→ **Aim of the exercise**
Below this task are records; return each one exactly and omit its images.

→ **Input**
______________________________

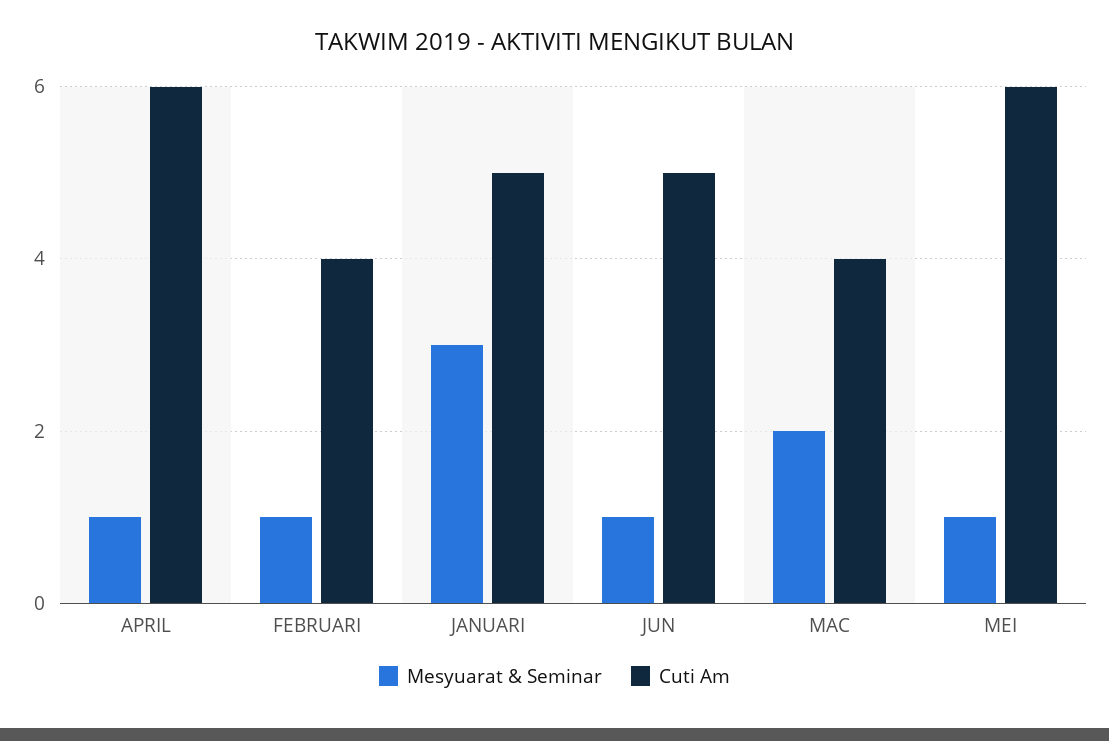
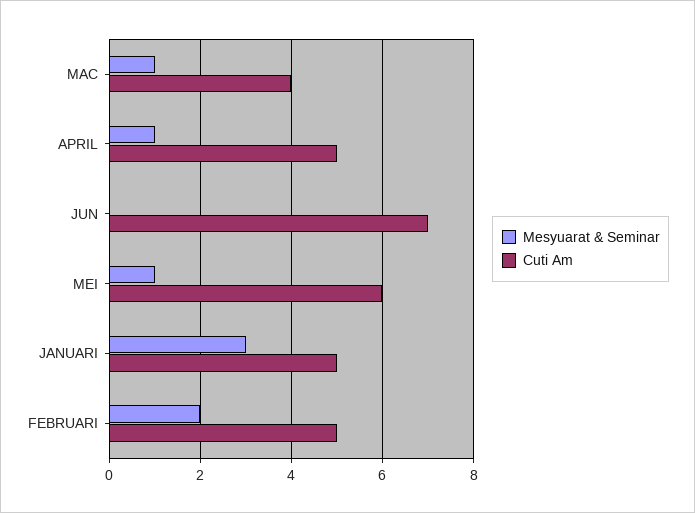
  {
    "Mesyuarat & Seminar": {
      "APRIL": 1,
-     "FEBRUARI": 1,
+     "FEBRUARI": 2,
      "JANUARI": 3,
-     "JUN": 1,
+     "JUN": 0,
-     "MAC": 2,
+     "MAC": 1,
      "MEI": 1
    },
    "Cuti Am": {
-     "APRIL": 6,
+     "APRIL": 5,
-     "FEBRUARI": 4,
+     "FEBRUARI": 5,
      "JANUARI": 5,
-     "JUN": 5,
+     "JUN": 7,
      "MAC": 4,
      "MEI": 6
    }
  }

______________________________

→ **Task answer**
  {
    "Mesyuarat & Seminar": {
      "APRIL": 1,
-     "FEBRUARI": 1,
+     "FEBRUARI": 2,
      "JANUARI": 3,
-     "JUN": 1,
+     "JUN": 0,
-     "MAC": 2,
+     "MAC": 1,
      "MEI": 1
    },
    "Cuti Am": {
-     "APRIL": 6,
+     "APRIL": 5,
-     "FEBRUARI": 4,
+     "FEBRUARI": 5,
      "JANUARI": 5,
-     "JUN": 5,
+     "JUN": 7,
      "MAC": 4,
      "MEI": 6
    }
  }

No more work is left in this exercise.